• _Instructions for the task_
Search the data for the word "service". Reproduce every line where it is found.

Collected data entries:
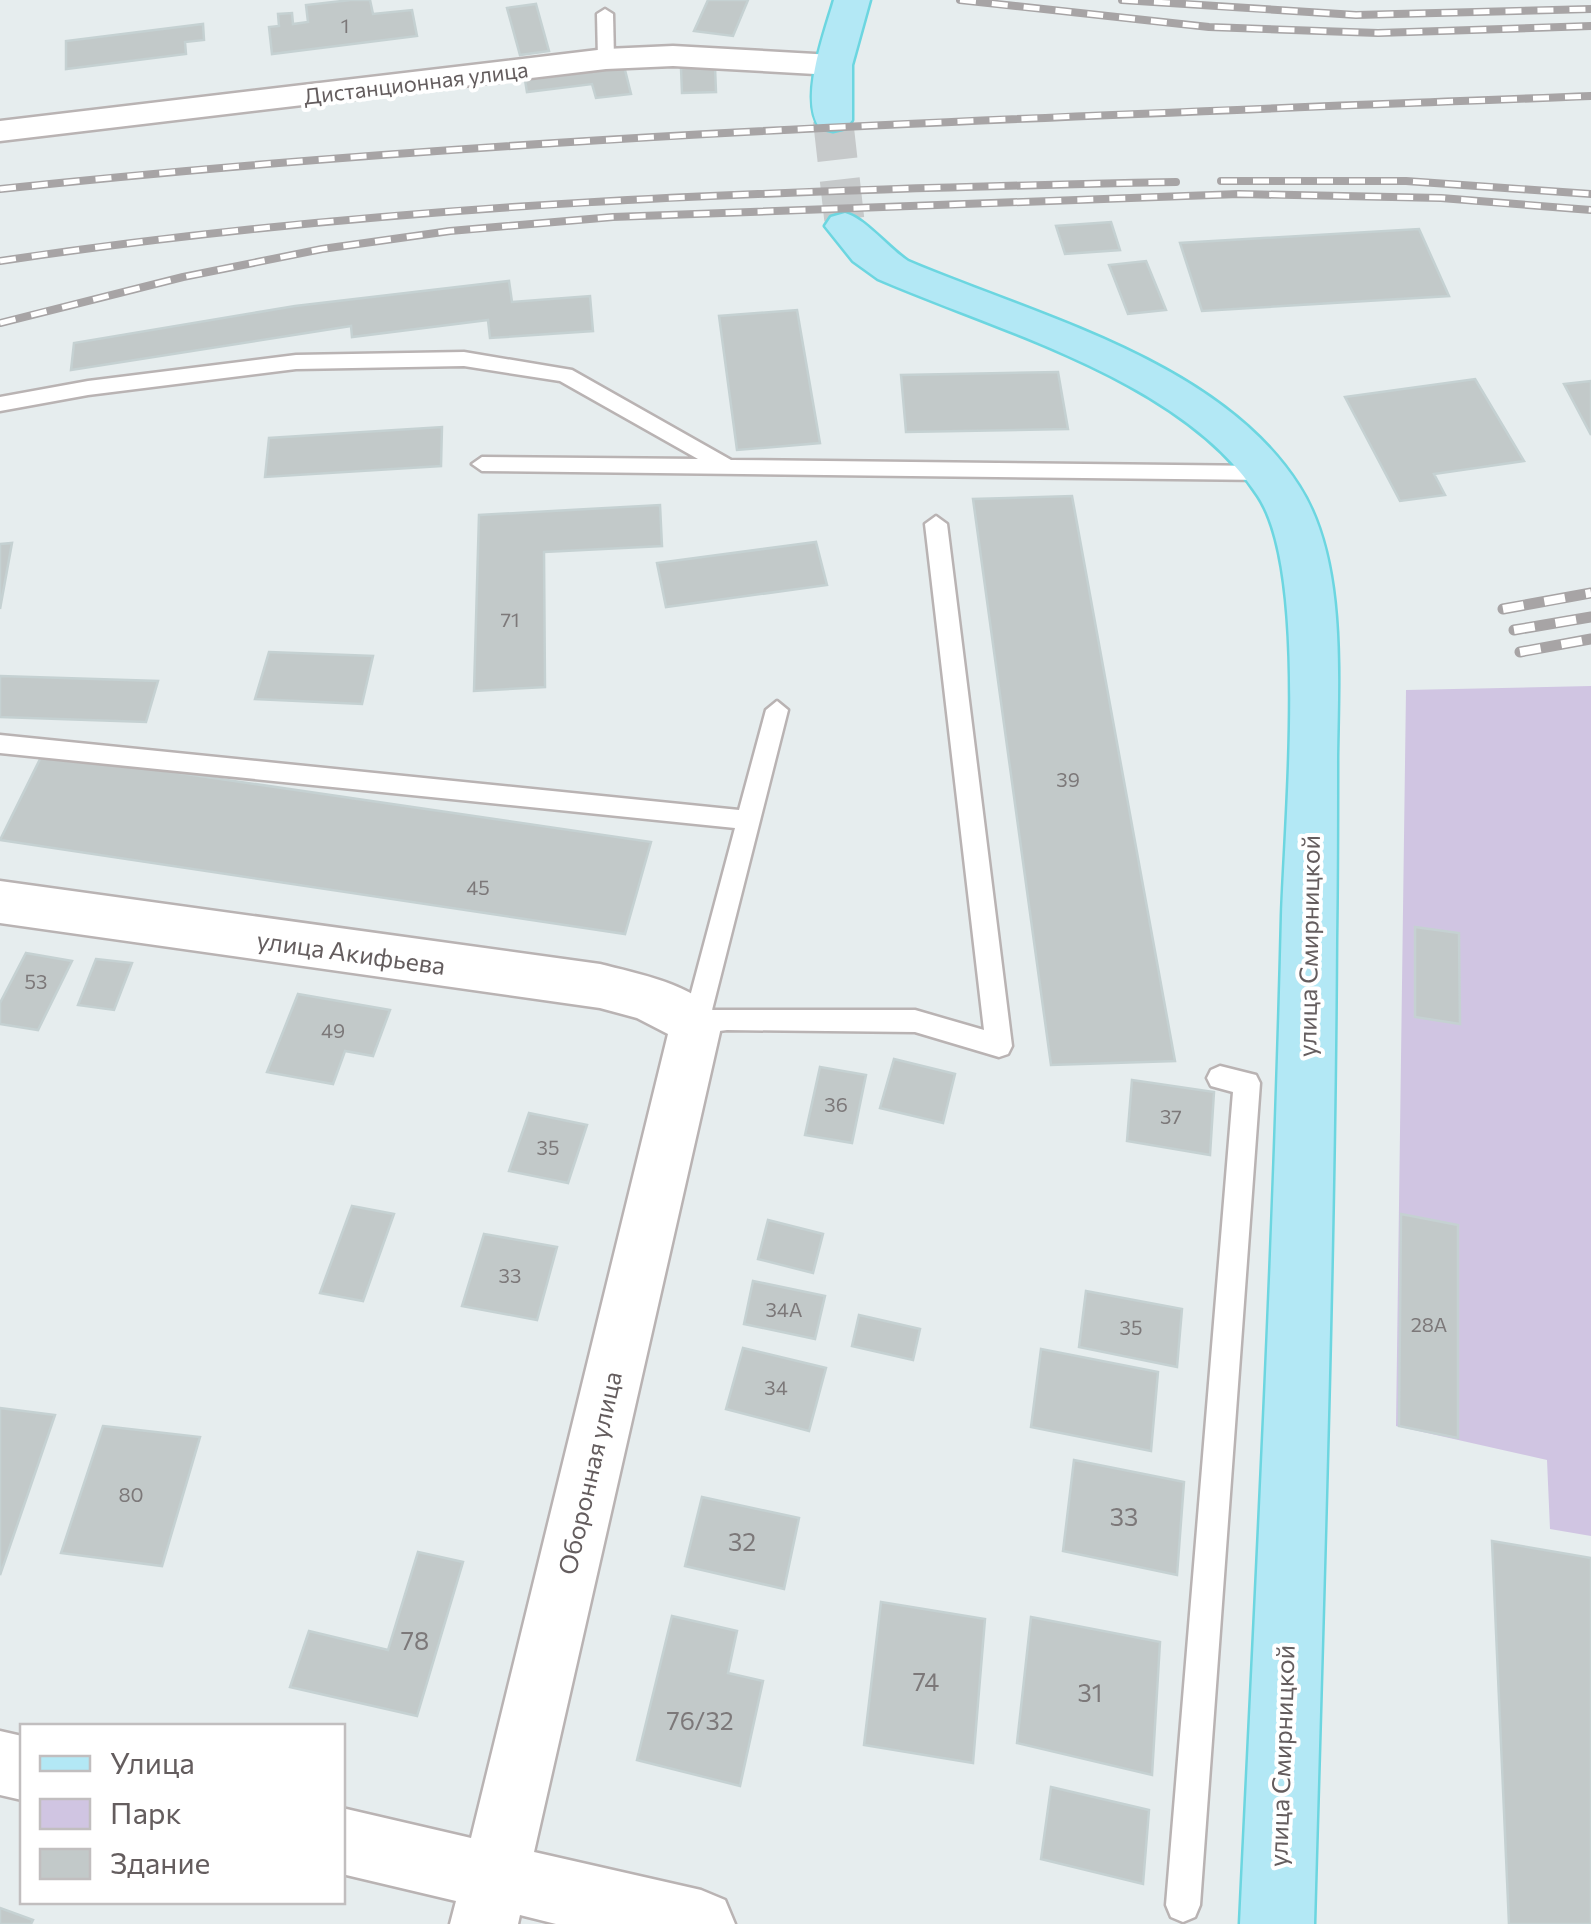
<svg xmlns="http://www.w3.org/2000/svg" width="1591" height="1924" viewBox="0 0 1591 1924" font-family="Commissioner,sans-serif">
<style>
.green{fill:#d0c5e2}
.building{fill:#c2c9c9;stroke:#c5d1d2;stroke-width:2.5}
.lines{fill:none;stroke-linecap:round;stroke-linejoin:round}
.primary-tunnel{stroke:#c6c9ca;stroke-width:40;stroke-dasharray:40 20;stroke-linecap:butt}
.service-casing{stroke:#b9b3b3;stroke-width:5}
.minor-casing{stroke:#b9b3b3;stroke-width:5}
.primary-casing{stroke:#6cd6e0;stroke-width:5}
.service{fill:#fff;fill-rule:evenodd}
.minor{fill:#fff;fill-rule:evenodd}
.primary{fill:#b3e8f5;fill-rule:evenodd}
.rail-far1-casing{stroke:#a7a4a5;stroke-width:8}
.rail-casing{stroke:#a7a4a5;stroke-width:11}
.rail-far1{stroke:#fff;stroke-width:5;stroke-dasharray:16;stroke-linecap:butt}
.rail{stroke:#fff;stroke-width:8;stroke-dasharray:21;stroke-linecap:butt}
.labels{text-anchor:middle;stroke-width:8;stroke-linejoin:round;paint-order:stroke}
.number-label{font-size:20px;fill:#7c7879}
.far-street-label{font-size:22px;fill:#645d5e;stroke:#fff}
.street-label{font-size:25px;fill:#645d5e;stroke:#fff}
.near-number-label{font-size:25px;fill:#7c7879}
</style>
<rect width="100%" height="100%" fill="#e6edee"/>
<polygon class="green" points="1591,686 1591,1536 1550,1529 1547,1460 1396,1426 1406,690"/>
<g class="building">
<polygon points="351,0 370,0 373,14 412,10 417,36 272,54 269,27 279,26 278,14 292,13 293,24 308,22 306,5"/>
<polygon points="708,0 748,0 733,36 694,31"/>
<polygon points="536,4 549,51 520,55 507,8"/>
<polygon points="203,24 204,40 185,42 186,54 66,69 66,41"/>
<polygon points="623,62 631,94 596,98 592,84 527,92 525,80 589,72 588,66"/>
<polygon points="715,67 716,92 682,93 681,68"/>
<polygon points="1111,222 1120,250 1065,254 1056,226"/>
<polygon points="1419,229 1449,296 1202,311 1180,243"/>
<polygon points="1146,261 1166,310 1128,314 1109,265"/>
<polygon points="509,281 512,302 590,296 593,331 490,338 488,320 352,337 351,326 71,370 74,343 295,306"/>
<polygon points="797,310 820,443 737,450 719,316"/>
<polygon points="1058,372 1068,429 906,432 901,375"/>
<polygon points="1475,379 1524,461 1434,474 1445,495 1400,501 1345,397"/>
<polygon points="1591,381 1591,435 1564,384"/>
<polygon points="442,427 441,466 265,477 269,438"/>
<polygon points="1072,496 1175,1061 1051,1065 973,499"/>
<polygon points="660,505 662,546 544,552 545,687 474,691 479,515"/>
<polygon points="816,542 827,585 666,607 657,563"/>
<polygon points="12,543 0,609 0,544"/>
<polygon points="269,652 373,656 362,704 255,699"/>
<polygon points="0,676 158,681 146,722 0,717"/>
<polygon points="43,753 651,842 625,934 0,840"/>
<polygon points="1415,927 1459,933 1460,1024 1415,1017"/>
<polygon points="26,953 72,961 38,1030 0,1024 0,1003"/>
<polygon points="96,959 132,963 114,1010 78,1005"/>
<polygon points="298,994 390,1010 373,1056 345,1051 333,1084 267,1072"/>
<polygon points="894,1059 955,1074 943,1123 880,1108"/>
<polygon points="820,1067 866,1075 852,1143 805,1135"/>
<polygon points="1132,1080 1214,1092 1210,1155 1127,1141"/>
<polygon points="529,1113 587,1125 568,1183 509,1171"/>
<polygon points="352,1206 394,1214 363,1301 320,1293"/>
<polygon points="1401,1214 1458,1225 1458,1438 1399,1426"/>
<polygon points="768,1220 823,1234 813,1273 758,1259"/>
<polygon points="484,1234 557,1247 537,1320 462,1306"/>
<polygon points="753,1281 825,1296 815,1339 744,1324"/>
<polygon points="1086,1291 1182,1309 1177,1367 1079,1347"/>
<polygon points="859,1315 920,1329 913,1360 852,1346"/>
<polygon points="743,1348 826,1368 809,1431 726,1409"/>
<polygon points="1041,1349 1158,1372 1151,1451 1031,1427"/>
<polygon points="0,1408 55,1415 0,1575"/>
<polygon points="103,1426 200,1437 162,1566 61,1553"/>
<polygon points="1074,1460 1184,1482 1177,1575 1063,1551"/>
<polygon points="702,1497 799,1518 784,1589 685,1566"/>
<polygon points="1492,1541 1591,1558 1591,1924 1509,1924"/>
<polygon points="418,1552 463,1562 417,1716 290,1687 309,1631 388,1650"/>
<polygon points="881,1602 985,1619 973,1763 864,1745"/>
<polygon points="672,1616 737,1631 728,1673 763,1681 740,1786 637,1760"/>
<polygon points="1031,1617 1160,1642 1152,1775 1017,1743"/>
<polygon points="1051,1787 1149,1810 1143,1884 1041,1859"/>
<polygon points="0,1908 33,1920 31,1924 0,1924"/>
</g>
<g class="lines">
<polyline class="primary-tunnel" points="833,120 845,226"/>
<defs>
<g id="service">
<polygon points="605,9 613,14 614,59 606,64 598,59 597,14"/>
<polygon points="464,352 572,370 731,460 1266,466 1276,473 1266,480 482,471 472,464 482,457 698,459 560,381 464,366 296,369 88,395 0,411 0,397 88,381 296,355"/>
<polygon points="936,516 947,524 1012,1046 1008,1054 999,1057 915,1032 727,1030 696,1034 687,1031 683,1023 735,828 0,753 0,735 739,810 766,710 777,701 788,710 712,1010 915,1010 984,1030 925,524"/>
<polygon points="1220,1066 1256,1075 1260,1083 1200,1905 1195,1917 1183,1922 1171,1917 1166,1905 1233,1092 1211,1086 1207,1078 1211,1070"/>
</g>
<g id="minor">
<polygon points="673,46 833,55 845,58 850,65 845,72 833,75 673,66 606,69 0,141 0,121 606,49"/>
<path d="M 0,881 L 600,964 C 638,974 703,985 722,1023 L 534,1852 L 701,1890 L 725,1900 L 735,1924 L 556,1924 L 520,1915 L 518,1924 L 450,1924 L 456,1901 L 342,1874 L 342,1808 L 471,1838 L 668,1034 L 637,1018 L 600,1008 L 0,923 Z"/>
<polygon points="0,1731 22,1736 22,1800 0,1795"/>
</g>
<g id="primary">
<path d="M 834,0 L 870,0 L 852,65 L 852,120 L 846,128 L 833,131 L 820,128 C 799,99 825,32 834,0 Z"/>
<path d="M 845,213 C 866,219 887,247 908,261 C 1037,316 1220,361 1299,486 C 1346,559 1338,673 1337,757 C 1337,818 1337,878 1336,939 C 1334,1267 1323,1596 1314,1924 L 1240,1924 C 1256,1588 1274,1252 1282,916 C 1285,818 1309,573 1258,496 C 1183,380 1000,332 878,279 L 853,261 L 825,226 L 831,217 Z"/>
</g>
</defs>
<use href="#service" class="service-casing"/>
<use href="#minor" class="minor-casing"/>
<use href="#primary" class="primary-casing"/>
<use href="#service" class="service"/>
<use href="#minor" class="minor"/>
<use href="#primary" class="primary"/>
<defs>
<g id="rail-far1">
<polyline points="960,0 1209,27 1378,33 1591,26"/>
<polyline points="1122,0 1356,15 1591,9"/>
<polyline points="1221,181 1406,181 1591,194"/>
<path d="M 0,189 C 529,133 1060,117 1591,96"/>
<path d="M 0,261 C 393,202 779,190 1176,182"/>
<polyline points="0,323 183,277 322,249 450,231 613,217 1239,194 1441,198 1591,210"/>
</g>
<g id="rail">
<polyline points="1503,609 1591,593"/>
<polyline points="1514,630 1591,617"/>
<polyline points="1520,652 1591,639"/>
</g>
</defs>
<use href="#rail-far1" class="rail-far1-casing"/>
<use href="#rail" class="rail-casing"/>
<use href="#rail-far1" class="rail-far1"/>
<use href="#rail" class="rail"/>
</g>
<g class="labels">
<g class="number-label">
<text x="345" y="33">1</text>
<text x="510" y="627">71</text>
<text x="1068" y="787">39</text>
<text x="478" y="895">45</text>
<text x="36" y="989">53</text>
<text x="333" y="1038">49</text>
<text x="836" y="1112">36</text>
<text x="1171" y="1124">37</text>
<text x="548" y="1155">35</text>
<text x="510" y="1283">33</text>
<text x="784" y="1317">34А</text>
<text x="1429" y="1332">28А</text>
<text x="1131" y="1335">35</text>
<text x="776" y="1395">34</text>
<text x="131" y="1502">80</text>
</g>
<g class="far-street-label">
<text transform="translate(416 83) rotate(-7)" y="8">Дистанционная улица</text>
</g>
<g class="street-label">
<text transform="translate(1309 946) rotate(-89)" y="9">улица Смирницкой</text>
<text transform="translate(351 953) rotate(8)" y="9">улица Акифьева</text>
<text transform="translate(590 1473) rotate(-77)" y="9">Оборонная улица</text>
<text transform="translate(1282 1756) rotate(-88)" y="9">улица Смирницкой</text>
</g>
<g class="near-number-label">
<text x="1124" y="1526">33</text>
<text x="742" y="1551">32</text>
<text x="415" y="1650">78</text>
<text x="926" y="1691">74</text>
<text x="1090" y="1702">31</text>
<text x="700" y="1730">76/32</text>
</g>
</g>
<rect x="20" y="1724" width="325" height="180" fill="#ffffff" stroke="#c1bebf" stroke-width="2.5"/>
<rect x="40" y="1756" width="50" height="15" fill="#b3e8f5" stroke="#c1bebf" stroke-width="2.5"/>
<text x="110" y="1774" font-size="30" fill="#645d5e">Улица</text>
<rect x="40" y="1799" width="50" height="30" fill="#d0c5e2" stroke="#c1bebf" stroke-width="2.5"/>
<text x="110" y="1824" font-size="30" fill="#645d5e">Парк</text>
<rect x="40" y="1849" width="50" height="30" fill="#c2c9c9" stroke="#c1bebf" stroke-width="2.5"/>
<text x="110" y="1874" font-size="30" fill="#645d5e">Здание</text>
</svg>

• _Solution for this exercise_
.service-casing{stroke:#b9b3b3;stroke-width:5}
.service{fill:#fff;fill-rule:evenodd}
<g id="service">
<use href="#service" class="service-casing"/>
<use href="#service" class="service"/>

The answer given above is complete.